Directions »
1) Repeat the stretch of the waymarking discussion from "The destination? Signs" through "funds for repairs.", swapping "guesthouses" for "inns".
2) Please render the stretch of the records from their start through the line containing "For every layout" as a Markdown table with the columns Number and Record line. Give one numbered row per line, and leave out blank lines and the pictures.

Excerpt to read »
☆ ☆ ☆ ☆

What can be waymarked?

 

The destination? Signs along the way? Businesses specialized in pilgrims, like guesthouses and hostels?

 

I would prefer the destination. There was St. James Way (Santiago de Compostella) in peer review recently and one of the objections was that there was no clear definition what should be waymarked.

 

Would former pilgrimage destinations be allowed? In CZ we have quite a few "pilgrimage churches" - usually the pilgrimage cult started in 17th century, the church is larger than a usual village church, it stands in the middle of nowhere and often is in a desolate state, as the pilgrimage tradition was discontinued and there are no funds for repairs.

 

Examples: WMAQ2X, WMA5PG, GCKQR4, WMD1Y6 - or just search for 'pilgrimage church', 'pilgrimage chapel' keywords.

☆ ☆ ☆ ☆

Region boundary data

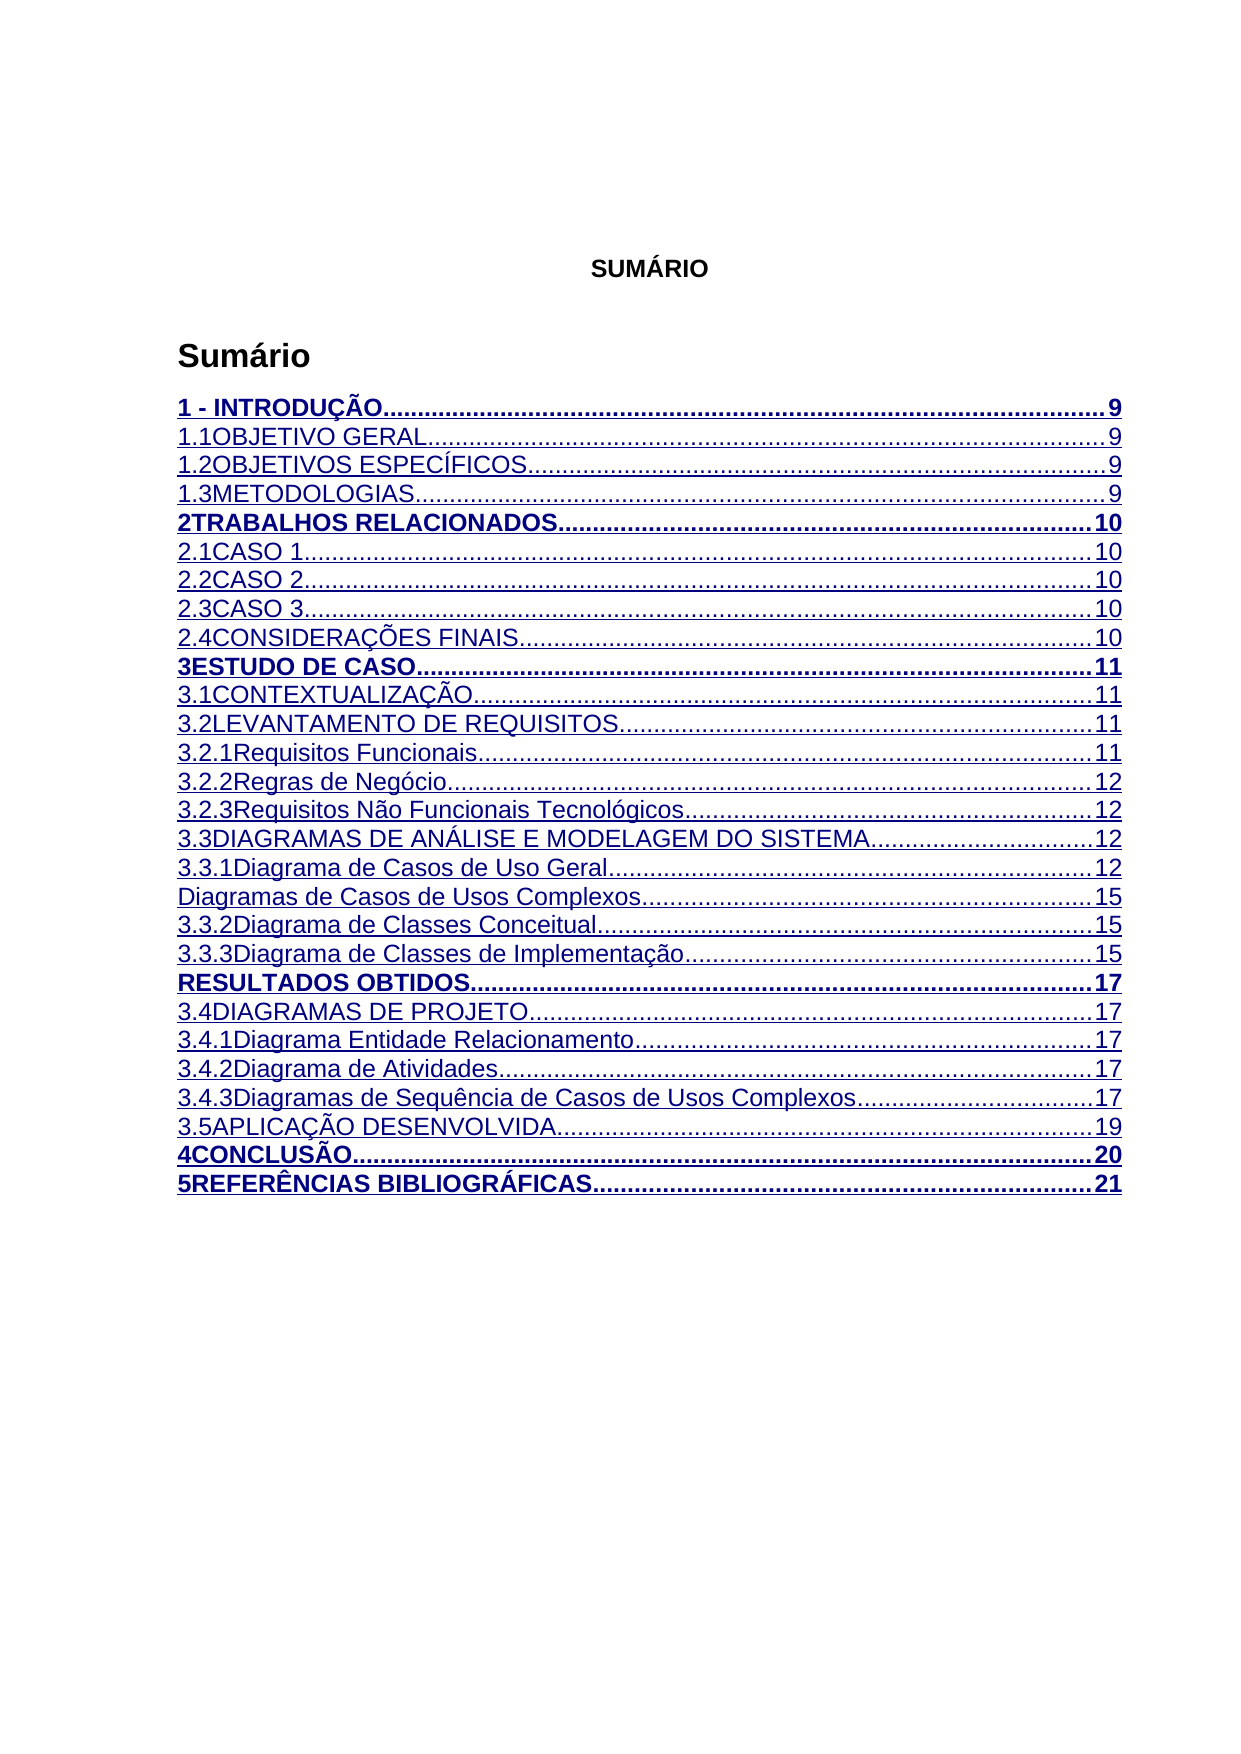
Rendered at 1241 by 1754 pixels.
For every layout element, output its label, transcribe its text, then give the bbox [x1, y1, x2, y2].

text 3.4.3Diagramas de Sequência de Casos de Usos Complexos 17 [177, 1083, 1122, 1108]
text 3.3Diagramas de análise e modelagem do sistema 12 [177, 824, 1122, 849]
text 4CONCLUSÃO 20 [177, 1140, 1122, 1165]
text 3.3.3Diagrama de Classes de Implementação 15 [177, 939, 1122, 964]
text 2TRABALHOS RELACIONADOS 10 [177, 508, 1122, 533]
text 2.2Caso 2 10 [177, 565, 1122, 590]
text 3.5Aplicação desenvolvida 19 [177, 1112, 1122, 1137]
text 3.1Contextualização 11 [177, 680, 1122, 705]
text RESULTADOS OBTIDOS 17 [177, 968, 1122, 993]
text 1.2Objetivos Específicos 9 [177, 450, 1122, 475]
text 1.3Metodologias 9 [177, 479, 1122, 504]
text 3.4Diagramas de projeto 17 [177, 997, 1122, 1022]
text 2.4Considerações Finais 10 [177, 623, 1122, 648]
text 2.1Caso 1 10 [177, 537, 1122, 562]
text 3.3.2Diagrama de Classes Conceitual 15 [177, 910, 1122, 935]
text 3ESTUDO DE CASO 11 [177, 652, 1122, 677]
text 1.1Objetivo Geral 9 [177, 422, 1122, 447]
text 2.3Caso 3 10 [177, 594, 1122, 619]
text 3.2.1Requisitos Funcionais 11 [177, 738, 1122, 763]
text 3.4.2Diagrama de Atividades 17 [177, 1054, 1122, 1079]
text 3.2Levantamento de Requisitos 11 [177, 709, 1122, 734]
text Diagramas de Casos de Usos Complexos 15 [177, 882, 1122, 907]
text 3.2.2Regras de Negócio 12 [177, 767, 1122, 792]
subtitle Sumário [177, 336, 1122, 375]
text 3.3.1Diagrama de Casos de Uso Geral 12 [177, 853, 1122, 878]
text SUMÁRIO [177, 254, 1122, 282]
text 3.2.3Requisitos Não Funcionais Tecnológicos 12 [177, 795, 1122, 820]
text 5REFERÊNCIAS BIBLIOGRÁFICAS 21 [177, 1169, 1122, 1194]
text 3.4.1Diagrama Entidade Relacionamento 17 [177, 1025, 1122, 1050]
text 1 - Introdução 9 [177, 393, 1122, 418]
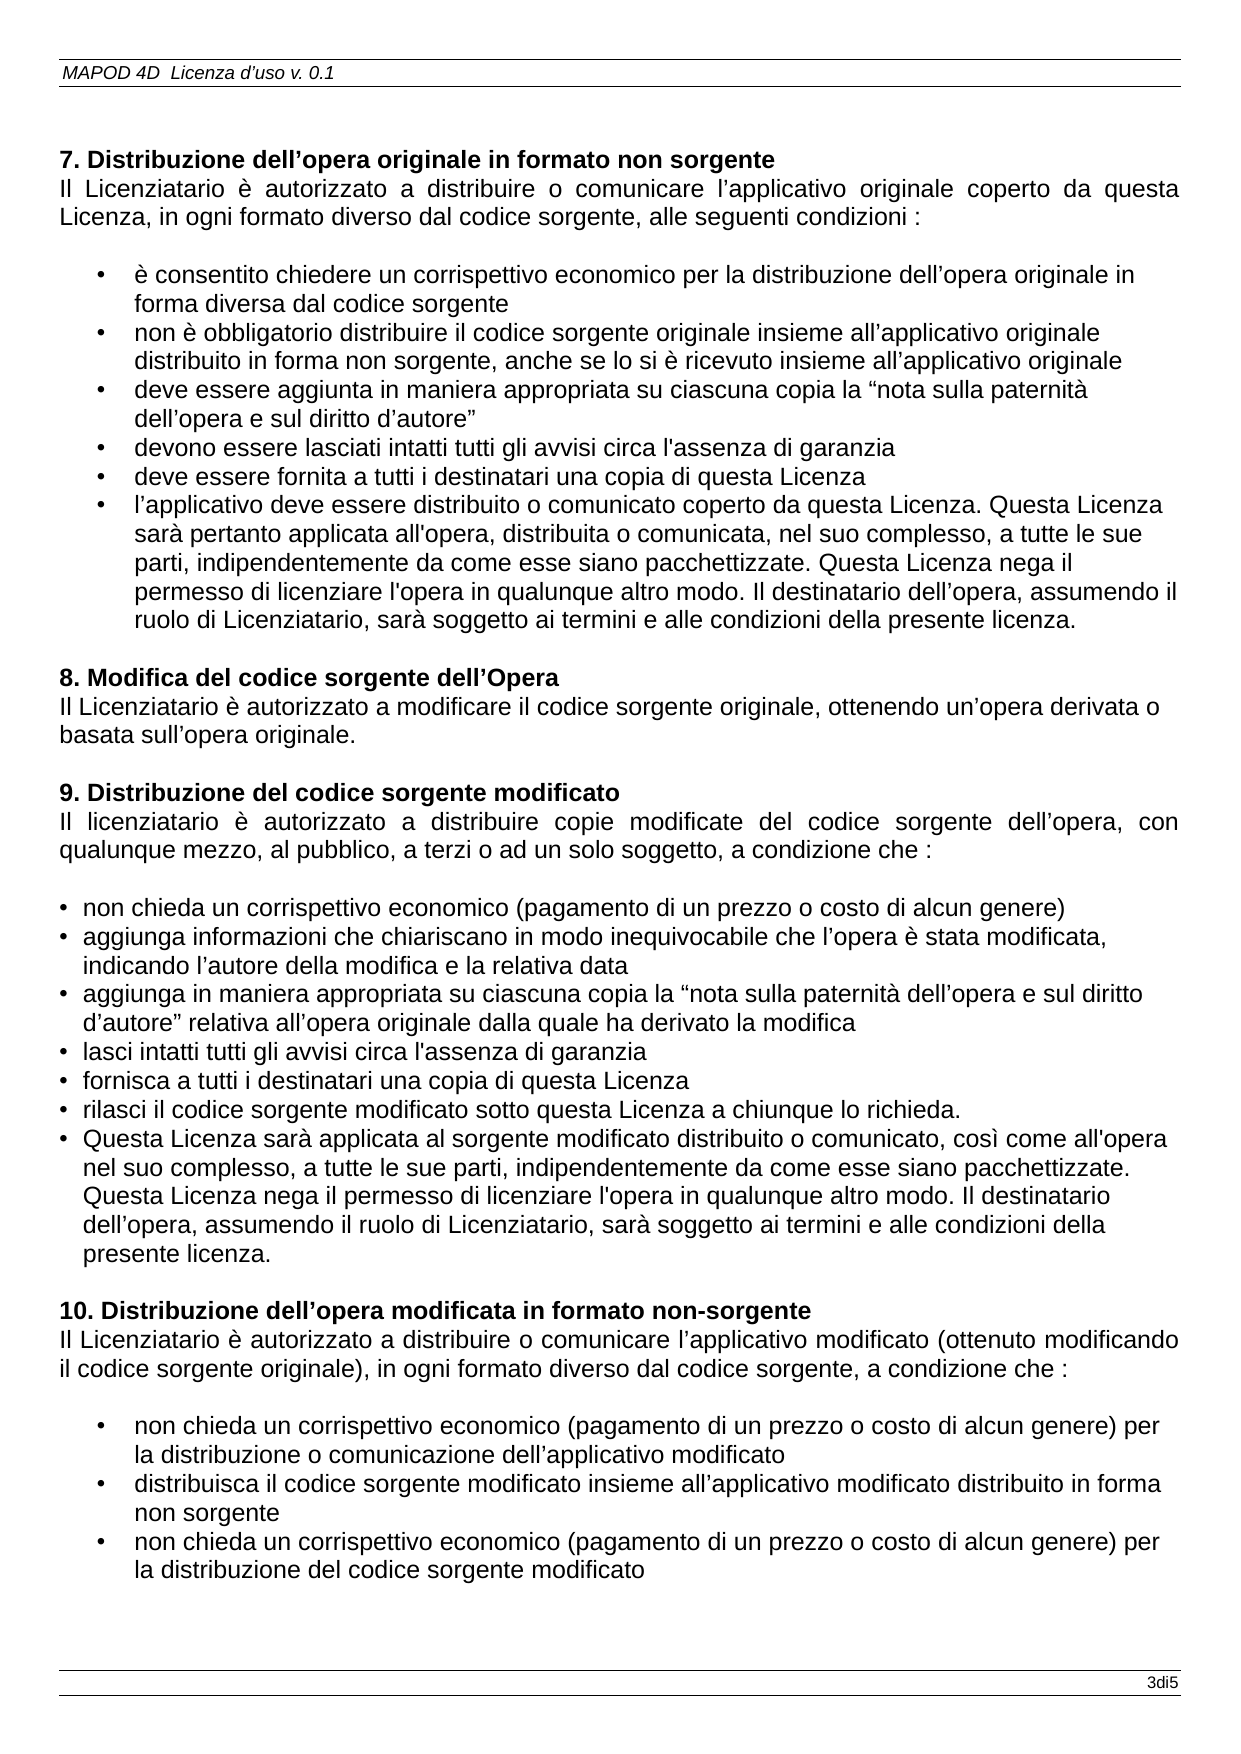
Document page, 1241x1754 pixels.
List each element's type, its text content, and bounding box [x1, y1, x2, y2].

list Questa Licenza sarà applicata al sorgente modificato distribuito o comunicato, così come all'opera nel suo complesso, a tutte le sue parti, indipendentemente da come esse siano pacchettizzate. Questa Licenza nega il permesso di licenziare l'opera in qualunque altro modo. Il destinatario dell’opera, assumendo il ruolo di Licenziatario, sarà soggetto ai termini e alle condizioni della presente licenza. [59, 1124, 1181, 1267]
list rilasci il codice sorgente modificato sotto questa Licenza a chiunque lo richieda. [59, 1095, 1181, 1124]
list non chieda un corrispettivo economico (pagamento di un prezzo o costo di alcun genere) per la distribuzione o comunicazione dell’applicativo modificato [97, 1411, 1181, 1469]
list devono essere lasciati intatti tutti gli avvisi circa l'assenza di garanzia [97, 433, 1181, 462]
list fornisca a tutti i destinatari una copia di questa Licenza [59, 1066, 1181, 1095]
text 8. Modifica del codice sorgente dell’Opera [59, 663, 1181, 692]
list aggiunga informazioni che chiariscano in modo inequivocabile che l’opera è stata modificata, indicando l’autore della modifica e la relativa data [59, 922, 1181, 979]
text 10. Distribuzione dell’opera modificata in formato non-sorgente [59, 1296, 1181, 1325]
list deve essere fornita a tutti i destinatari una copia di questa Licenza [97, 462, 1181, 490]
text Il Licenziatario è autorizzato a distribuire o comunicare l’applicativo originale coperto da questa Licenza, in ogni formato diverso dal codice sorgente, alle seguenti condizioni : [59, 174, 1181, 231]
list non chieda un corrispettivo economico (pagamento di un prezzo o costo di alcun genere) [59, 893, 1181, 922]
text 7. Distribuzione dell’opera originale in formato non sorgente [59, 145, 1181, 174]
text Il Licenziatario è autorizzato a modificare il codice sorgente originale, ottenendo un’opera derivata o basata sull’opera originale. [59, 692, 1181, 749]
list l’applicativo deve essere distribuito o comunicato coperto da questa Licenza. Questa Licenza sarà pertanto applicata all'opera, distribuita o comunicata, nel suo complesso, a tutte le sue parti, indipendentemente da come esse siano pacchettizzate. Questa Licenza nega il permesso di licenziare l'opera in qualunque altro modo. Il destinatario dell’opera, assumendo il ruolo di Licenziatario, sarà soggetto ai termini e alle condizioni della presente licenza. [97, 490, 1181, 634]
text Il licenziatario è autorizzato a distribuire copie modificate del codice sorgente dell’opera, con qualunque mezzo, al pubblico, a terzi o ad un solo soggetto, a condizione che : [59, 807, 1181, 864]
list distribuisca il codice sorgente modificato insieme all’applicativo modificato distribuito in forma non sorgente [97, 1469, 1181, 1526]
list lasci intatti tutti gli avvisi circa l'assenza di garanzia [59, 1037, 1181, 1066]
list non è obbligatorio distribuire il codice sorgente originale insieme all’applicativo originale distribuito in forma non sorgente, anche se lo si è ricevuto insieme all’applicativo originale [97, 317, 1181, 375]
list non chieda un corrispettivo economico (pagamento di un prezzo o costo di alcun genere) per la distribuzione del codice sorgente modificato [97, 1526, 1181, 1584]
list deve essere aggiunta in maniera appropriata su ciascuna copia la “nota sulla paternità dell’opera e sul diritto d’autore” [97, 375, 1181, 433]
text Il Licenziatario è autorizzato a distribuire o comunicare l’applicativo modificato (ottenuto modificando il codice sorgente originale), in ogni formato diverso dal codice sorgente, a condizione che : [59, 1325, 1181, 1382]
text 9. Distribuzione del codice sorgente modificato [59, 778, 1181, 807]
list aggiunga in maniera appropriata su ciascuna copia la “nota sulla paternità dell’opera e sul diritto d’autore” relativa all’opera originale dalla quale ha derivato la modifica [59, 979, 1181, 1037]
list è consentito chiedere un corrispettivo economico per la distribuzione dell’opera originale in forma diversa dal codice sorgente [97, 260, 1181, 317]
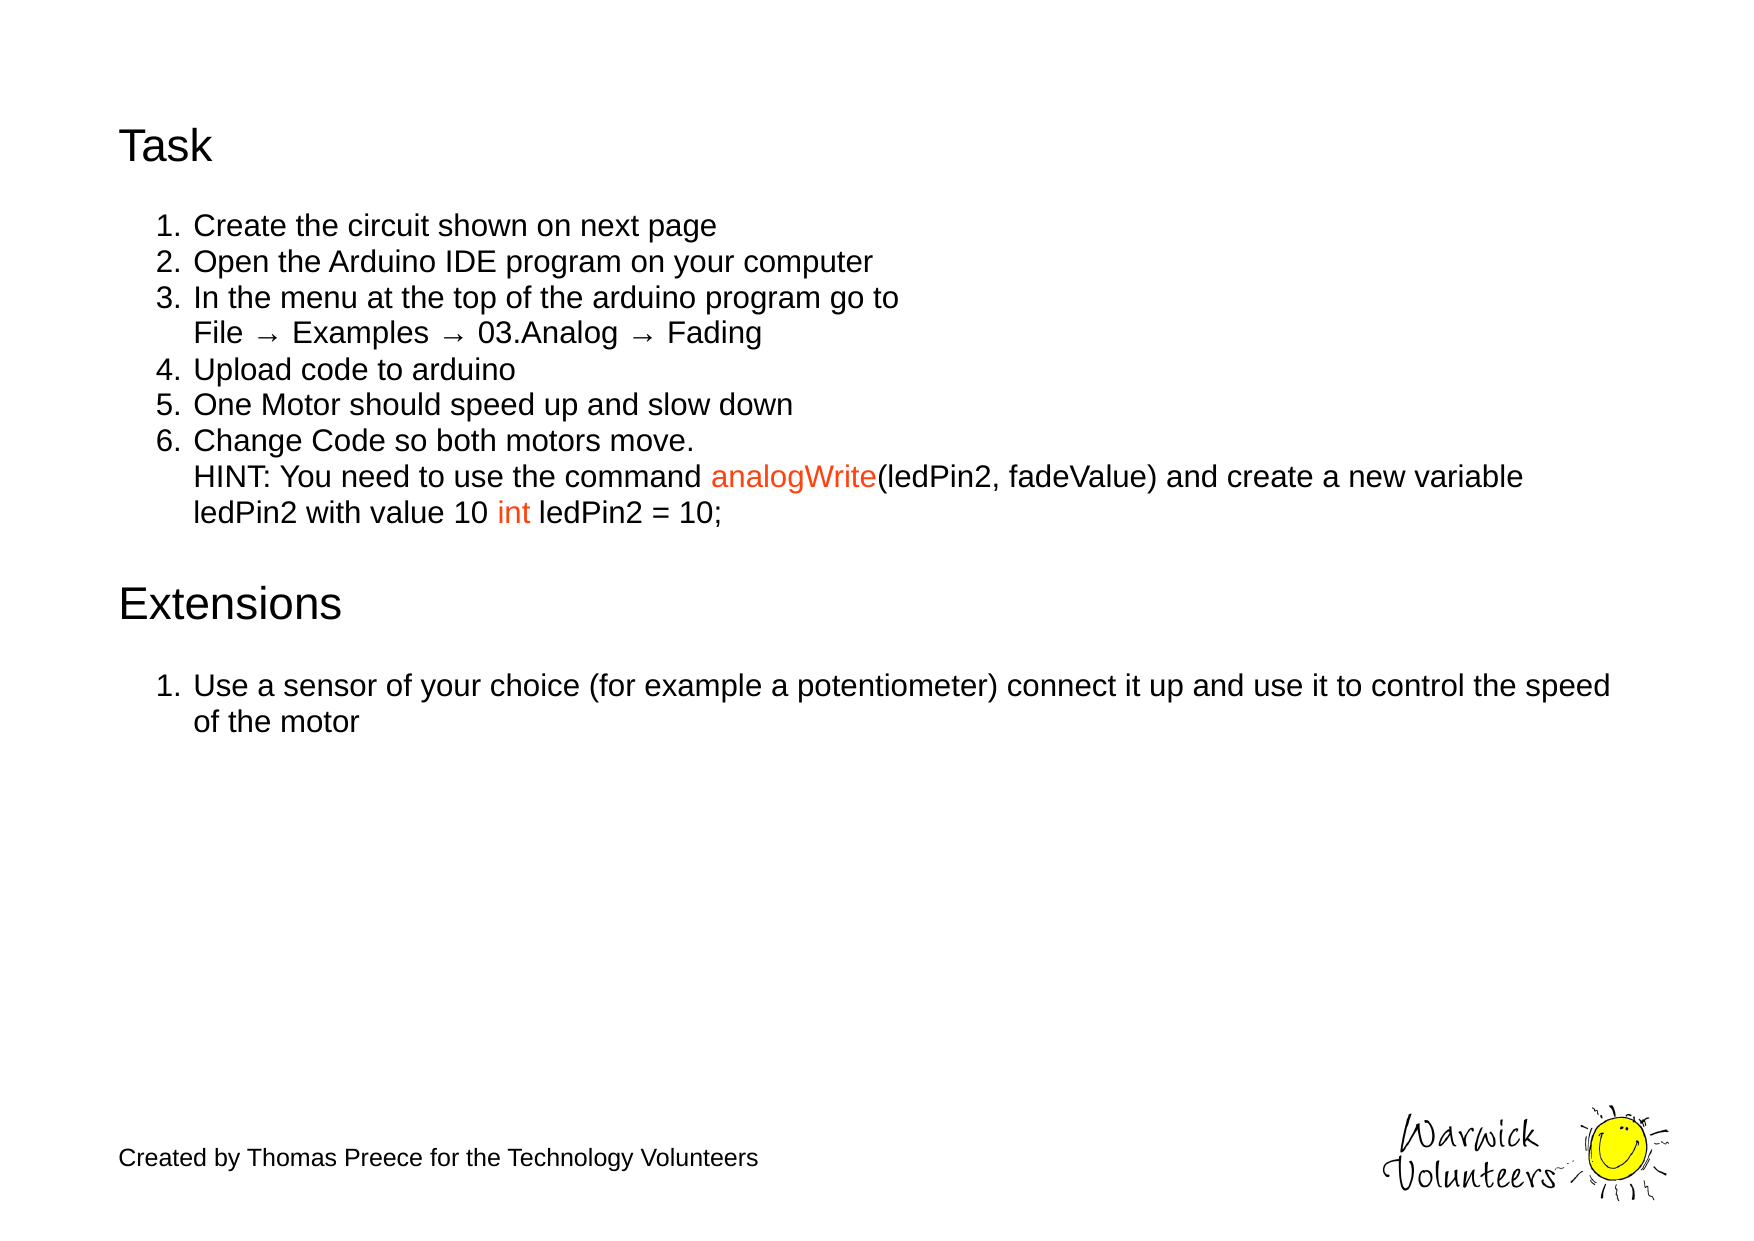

☆ ☆ ☆ ☆

Per-task outputs »
1)
The destination? Signs along the way? Businesses specialized in pilgrims, like inns and hostels?

 

I would prefer the destination. There was St. James Way (Santiago de Compostella) in peer review recently and one of the objections was that there was no clear definition what should be waymarked.

 

Would former pilgrimage destinations be allowed? In CZ we have quite a few "pilgrimage churches" - usually the pilgrimage cult started in 17th century, the church is larger than a usual village church, it stands in the middle of nowhere and often is in a desolate state, as the pilgrimage tradition was discontinued and there are no funds for repairs.

2)
| Number | Record line |
|---|---|
| 1 | Rendered at 1241 by 1754 pixels. |
| 2 | For every layout element, output its label, transcribe its text, then give the bbox [x1, y1, x2, y2]. |